Without pressure, without threat, the game just couldn’t hold my interest.

A successful combination of two different genres that needs more meat on its bones

It does provide some fantastic moments, such as manually dragging zombie corpses from your store and choosing between keeping their loot to use yourself, or listing it for sale. Both these elements help make zombie engagements fit seamlessly into the shopkeeping gameplay as you balance your own equipment with the potential profit of selling it all off. It doesn’t feel like two separate games, it feels like one cohesive experience, which is a fine achievement.

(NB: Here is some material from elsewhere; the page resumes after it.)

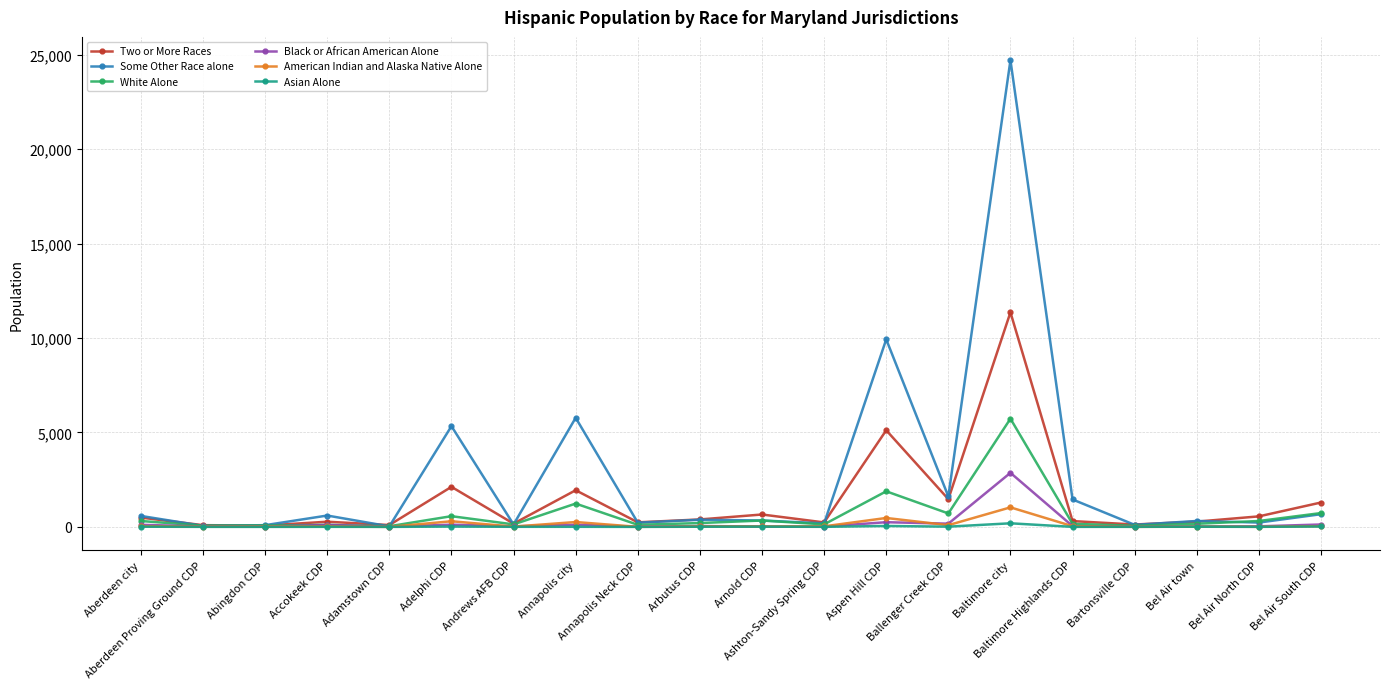

What is the maximum value for Black or African American Alone?

2863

Friendly fire existing also makes the simple combat more demanding, and gives you a reason to hire Defender staff members who won’t accidentally shoot a customer in the face at point blank range (It’s okay really, I only lost 4% of our reputation for that incident).

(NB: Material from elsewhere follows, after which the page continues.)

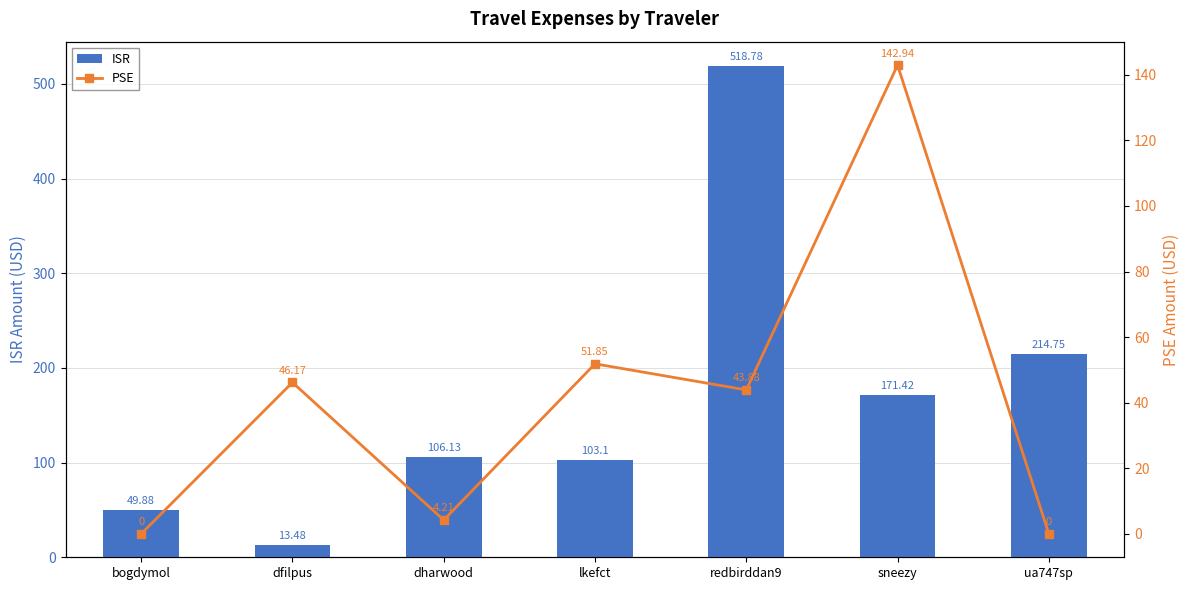

How many groups of bars are there?

7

Wait for full relea- Oh, right

Overall, it’s a real shame that the game couldn’t keep the content coming after an incredibly promising introduction. Being confined to a single car park, with the rest of reality only visible on a map screen, is just a little too simple compared to the potential of scavenging and crafting systems. I can picture a game where I leave someone looking after the store while I scavenge, or I have to arrange wrecked cars in the car park to create a fun zombie-impeding maze for raid nights, and during all of this I’d be utilising my skill trees fully. As it stands it’s like a restaurant giving you chef-grade cutlery to eat a microwave meal. Sure, microwave meals get the job done, but it still feels like a waste to use such great tools for such a simple dish.